**How to complete this task:**
Report every line in the entries below that contains the string "Sorcery", copying each such line in full.

Top of Stored data

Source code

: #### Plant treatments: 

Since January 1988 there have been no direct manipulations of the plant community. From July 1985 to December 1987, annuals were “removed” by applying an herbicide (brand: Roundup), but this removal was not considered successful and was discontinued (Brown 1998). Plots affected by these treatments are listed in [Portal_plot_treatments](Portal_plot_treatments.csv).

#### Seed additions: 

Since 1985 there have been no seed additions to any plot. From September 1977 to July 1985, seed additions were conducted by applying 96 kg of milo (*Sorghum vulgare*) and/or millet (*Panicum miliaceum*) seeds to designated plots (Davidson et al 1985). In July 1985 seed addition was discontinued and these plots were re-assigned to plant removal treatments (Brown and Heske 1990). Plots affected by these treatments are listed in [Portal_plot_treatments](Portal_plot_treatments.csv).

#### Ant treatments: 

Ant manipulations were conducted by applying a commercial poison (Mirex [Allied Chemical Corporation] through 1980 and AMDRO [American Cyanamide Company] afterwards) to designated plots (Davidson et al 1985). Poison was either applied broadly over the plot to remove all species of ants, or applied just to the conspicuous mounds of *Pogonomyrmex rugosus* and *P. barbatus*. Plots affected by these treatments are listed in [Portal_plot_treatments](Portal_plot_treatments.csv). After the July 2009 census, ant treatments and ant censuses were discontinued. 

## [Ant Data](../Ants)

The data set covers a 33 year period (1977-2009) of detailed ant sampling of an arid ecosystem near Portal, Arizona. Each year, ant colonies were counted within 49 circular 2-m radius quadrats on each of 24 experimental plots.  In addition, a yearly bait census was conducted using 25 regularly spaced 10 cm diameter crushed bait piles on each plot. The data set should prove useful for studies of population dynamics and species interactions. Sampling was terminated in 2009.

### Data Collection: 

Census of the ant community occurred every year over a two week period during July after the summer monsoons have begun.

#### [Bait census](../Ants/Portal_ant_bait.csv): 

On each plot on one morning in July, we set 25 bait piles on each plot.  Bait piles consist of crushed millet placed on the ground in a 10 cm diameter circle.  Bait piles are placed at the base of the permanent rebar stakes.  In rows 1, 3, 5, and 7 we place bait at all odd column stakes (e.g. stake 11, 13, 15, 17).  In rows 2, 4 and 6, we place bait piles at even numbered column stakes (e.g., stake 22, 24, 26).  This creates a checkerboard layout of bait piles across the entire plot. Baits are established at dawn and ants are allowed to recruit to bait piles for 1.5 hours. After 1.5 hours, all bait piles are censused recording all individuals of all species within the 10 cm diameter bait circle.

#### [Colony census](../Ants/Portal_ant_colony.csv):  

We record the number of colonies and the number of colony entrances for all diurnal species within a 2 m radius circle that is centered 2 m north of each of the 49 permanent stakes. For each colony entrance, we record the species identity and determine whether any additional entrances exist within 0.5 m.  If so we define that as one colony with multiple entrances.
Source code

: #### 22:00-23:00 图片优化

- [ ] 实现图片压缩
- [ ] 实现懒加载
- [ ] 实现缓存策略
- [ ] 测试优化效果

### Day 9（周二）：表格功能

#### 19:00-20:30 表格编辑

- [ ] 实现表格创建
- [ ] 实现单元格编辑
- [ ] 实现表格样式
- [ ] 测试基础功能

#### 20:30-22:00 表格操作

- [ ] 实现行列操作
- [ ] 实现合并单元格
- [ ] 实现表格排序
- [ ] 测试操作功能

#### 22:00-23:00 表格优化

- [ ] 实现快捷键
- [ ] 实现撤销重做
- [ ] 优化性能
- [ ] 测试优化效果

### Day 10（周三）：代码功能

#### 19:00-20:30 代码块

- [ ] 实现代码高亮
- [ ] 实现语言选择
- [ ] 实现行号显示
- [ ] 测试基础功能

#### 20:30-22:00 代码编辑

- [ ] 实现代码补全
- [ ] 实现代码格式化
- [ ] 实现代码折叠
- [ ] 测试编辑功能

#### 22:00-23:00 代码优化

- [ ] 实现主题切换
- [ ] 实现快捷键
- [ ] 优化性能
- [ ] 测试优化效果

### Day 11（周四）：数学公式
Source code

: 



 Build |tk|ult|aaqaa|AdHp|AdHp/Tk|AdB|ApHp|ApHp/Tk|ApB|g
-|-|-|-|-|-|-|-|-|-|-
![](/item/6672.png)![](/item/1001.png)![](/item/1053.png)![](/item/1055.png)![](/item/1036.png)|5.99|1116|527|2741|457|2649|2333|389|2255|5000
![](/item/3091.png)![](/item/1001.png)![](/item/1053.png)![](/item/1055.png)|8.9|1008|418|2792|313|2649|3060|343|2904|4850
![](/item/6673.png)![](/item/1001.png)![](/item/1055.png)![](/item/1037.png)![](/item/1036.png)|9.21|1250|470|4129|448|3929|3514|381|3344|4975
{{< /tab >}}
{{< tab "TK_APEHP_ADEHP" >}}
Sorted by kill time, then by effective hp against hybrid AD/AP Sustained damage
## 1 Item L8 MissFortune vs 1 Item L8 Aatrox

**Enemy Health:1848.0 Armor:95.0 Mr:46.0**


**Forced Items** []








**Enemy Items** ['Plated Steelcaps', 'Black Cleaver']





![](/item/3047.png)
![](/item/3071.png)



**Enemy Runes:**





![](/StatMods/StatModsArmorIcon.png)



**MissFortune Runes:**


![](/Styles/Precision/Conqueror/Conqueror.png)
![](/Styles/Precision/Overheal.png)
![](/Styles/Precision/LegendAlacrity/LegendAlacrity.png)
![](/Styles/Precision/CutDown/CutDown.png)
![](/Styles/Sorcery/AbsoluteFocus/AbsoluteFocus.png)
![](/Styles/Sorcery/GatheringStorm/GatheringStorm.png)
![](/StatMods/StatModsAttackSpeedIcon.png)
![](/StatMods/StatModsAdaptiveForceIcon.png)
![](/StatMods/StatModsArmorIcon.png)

Bottom of Stored data

**Reply to the task:**
![](/Styles/Sorcery/AbsoluteFocus/AbsoluteFocus.png)
![](/Styles/Sorcery/GatheringStorm/GatheringStorm.png)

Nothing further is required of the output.